ExcursionXR: Bringing adaptive XR into the classroom
How can classrooms become interactive learning environments?
This was one of the core questions behind ExcursionXR, an EU-funded project exploring how XR can support education in schools.The idea was to give teachers a way to create and use immersive learning experiences directly inside the classroom. Instead of moving students into a fixed virtual environment, ExcursionXR used the physical classroom as part of the experience.
2Sync contributed its auto-adaptive Mixed Reality technology to the project. By using spatial computing, XR content could adapt to the real room layout and make walls, open spaces, and physical structures part of the learning experience.
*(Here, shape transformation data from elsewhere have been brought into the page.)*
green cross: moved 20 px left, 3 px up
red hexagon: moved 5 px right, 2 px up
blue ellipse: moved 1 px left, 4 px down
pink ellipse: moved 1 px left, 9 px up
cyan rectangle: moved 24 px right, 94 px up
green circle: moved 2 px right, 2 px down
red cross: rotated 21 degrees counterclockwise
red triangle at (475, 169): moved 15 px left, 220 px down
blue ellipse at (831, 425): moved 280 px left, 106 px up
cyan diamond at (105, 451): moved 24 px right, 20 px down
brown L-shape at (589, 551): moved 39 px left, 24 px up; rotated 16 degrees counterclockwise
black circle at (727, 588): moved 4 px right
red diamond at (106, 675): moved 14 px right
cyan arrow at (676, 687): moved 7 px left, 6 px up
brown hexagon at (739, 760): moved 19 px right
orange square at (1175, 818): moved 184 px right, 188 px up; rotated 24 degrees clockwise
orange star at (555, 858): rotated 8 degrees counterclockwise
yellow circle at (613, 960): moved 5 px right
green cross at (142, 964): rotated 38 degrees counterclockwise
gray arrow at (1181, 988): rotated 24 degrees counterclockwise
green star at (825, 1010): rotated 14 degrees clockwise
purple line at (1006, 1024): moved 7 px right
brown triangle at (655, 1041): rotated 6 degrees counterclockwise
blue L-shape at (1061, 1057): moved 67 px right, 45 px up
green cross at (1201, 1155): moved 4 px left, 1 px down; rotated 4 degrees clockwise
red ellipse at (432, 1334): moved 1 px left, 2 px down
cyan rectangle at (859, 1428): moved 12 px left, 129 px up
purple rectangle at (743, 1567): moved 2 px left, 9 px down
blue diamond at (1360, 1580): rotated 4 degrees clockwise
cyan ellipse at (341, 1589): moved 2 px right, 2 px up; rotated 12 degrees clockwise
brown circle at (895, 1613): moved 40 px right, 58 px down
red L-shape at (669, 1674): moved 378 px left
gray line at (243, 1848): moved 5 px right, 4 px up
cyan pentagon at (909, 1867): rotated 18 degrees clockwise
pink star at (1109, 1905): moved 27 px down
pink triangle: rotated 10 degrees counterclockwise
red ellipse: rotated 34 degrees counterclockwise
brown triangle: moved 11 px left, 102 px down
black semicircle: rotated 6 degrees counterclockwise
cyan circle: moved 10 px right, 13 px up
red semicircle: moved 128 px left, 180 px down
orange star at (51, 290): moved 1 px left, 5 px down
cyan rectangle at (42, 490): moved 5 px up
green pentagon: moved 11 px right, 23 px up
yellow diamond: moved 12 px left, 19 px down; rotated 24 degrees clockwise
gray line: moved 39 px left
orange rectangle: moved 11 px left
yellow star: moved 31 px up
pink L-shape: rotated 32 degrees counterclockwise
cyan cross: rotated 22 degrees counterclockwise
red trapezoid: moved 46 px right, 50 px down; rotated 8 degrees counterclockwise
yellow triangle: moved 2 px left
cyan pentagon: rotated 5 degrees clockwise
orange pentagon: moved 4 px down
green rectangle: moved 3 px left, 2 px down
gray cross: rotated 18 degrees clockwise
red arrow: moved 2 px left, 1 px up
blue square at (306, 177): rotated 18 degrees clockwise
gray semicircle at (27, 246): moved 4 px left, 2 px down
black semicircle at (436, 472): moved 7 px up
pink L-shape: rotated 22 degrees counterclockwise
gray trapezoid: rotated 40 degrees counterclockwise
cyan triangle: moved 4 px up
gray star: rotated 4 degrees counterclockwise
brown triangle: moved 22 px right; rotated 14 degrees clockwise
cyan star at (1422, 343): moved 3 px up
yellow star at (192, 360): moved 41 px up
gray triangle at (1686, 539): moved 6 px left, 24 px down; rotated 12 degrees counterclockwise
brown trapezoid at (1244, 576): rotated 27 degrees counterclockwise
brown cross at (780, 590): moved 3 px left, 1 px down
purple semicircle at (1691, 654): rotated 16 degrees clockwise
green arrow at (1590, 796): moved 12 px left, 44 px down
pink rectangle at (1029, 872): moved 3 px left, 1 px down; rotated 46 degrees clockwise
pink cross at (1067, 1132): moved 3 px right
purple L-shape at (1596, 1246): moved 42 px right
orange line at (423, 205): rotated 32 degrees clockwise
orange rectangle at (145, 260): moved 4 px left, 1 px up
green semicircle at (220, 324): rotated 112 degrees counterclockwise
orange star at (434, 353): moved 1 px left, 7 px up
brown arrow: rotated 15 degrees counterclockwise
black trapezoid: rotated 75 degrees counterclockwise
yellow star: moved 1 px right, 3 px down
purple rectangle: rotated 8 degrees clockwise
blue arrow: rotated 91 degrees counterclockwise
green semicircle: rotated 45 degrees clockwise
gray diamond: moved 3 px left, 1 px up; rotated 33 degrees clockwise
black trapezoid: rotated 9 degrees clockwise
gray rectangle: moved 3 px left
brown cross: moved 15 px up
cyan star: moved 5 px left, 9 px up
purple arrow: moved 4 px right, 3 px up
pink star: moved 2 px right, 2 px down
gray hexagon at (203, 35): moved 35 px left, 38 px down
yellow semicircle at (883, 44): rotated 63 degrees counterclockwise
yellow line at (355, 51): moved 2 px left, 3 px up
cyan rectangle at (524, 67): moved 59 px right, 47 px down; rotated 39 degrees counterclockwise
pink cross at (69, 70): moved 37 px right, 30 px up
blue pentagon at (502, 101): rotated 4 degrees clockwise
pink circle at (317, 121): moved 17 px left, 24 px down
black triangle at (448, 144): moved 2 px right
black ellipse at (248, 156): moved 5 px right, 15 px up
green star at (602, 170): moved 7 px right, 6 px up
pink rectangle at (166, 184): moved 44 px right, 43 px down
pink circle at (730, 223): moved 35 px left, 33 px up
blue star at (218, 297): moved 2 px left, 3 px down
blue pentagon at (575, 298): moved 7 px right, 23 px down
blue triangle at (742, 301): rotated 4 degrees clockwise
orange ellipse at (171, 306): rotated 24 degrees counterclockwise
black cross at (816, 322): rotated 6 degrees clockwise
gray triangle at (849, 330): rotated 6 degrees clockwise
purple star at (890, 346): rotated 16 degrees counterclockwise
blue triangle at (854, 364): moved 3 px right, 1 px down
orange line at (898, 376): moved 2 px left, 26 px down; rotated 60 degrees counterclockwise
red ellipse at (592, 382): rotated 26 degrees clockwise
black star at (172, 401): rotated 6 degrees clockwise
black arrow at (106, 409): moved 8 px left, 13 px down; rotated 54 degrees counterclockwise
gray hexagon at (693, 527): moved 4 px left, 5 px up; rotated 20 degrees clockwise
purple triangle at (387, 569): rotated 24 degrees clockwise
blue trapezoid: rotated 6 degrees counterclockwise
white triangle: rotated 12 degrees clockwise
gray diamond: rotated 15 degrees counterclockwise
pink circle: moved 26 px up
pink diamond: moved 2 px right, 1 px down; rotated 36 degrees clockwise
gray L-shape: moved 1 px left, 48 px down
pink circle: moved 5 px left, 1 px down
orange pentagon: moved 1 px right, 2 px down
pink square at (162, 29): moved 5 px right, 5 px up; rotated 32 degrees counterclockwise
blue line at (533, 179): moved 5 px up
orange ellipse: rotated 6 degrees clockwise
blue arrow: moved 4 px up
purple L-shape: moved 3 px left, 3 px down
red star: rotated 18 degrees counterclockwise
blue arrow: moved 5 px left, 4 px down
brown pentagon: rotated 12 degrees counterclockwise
This approach is especially relevant for education. Schools do not have standardized rooms or dedicated XR spaces. Every classroom is different. For XR to work at scale, learning experiences need to adapt to these spaces without complex setup or manual reconstruction.
With ExcursionXR, we explored how room-independent XR can make immersive education more practical. Teachers could build learning environments, while the underlying technology handled the adaptation to the physical space.
For us, the project was an important step in applying auto-adaptive Mixed Reality beyond entertainment. It showed how spatial computing and procedural generation can support scalable XR use cases in education – from interactive physics lessons to virtual museum experiences inside the classroom.
ExcursionXR demonstrated a simple but powerful idea: the classroom itself can become the learning environment.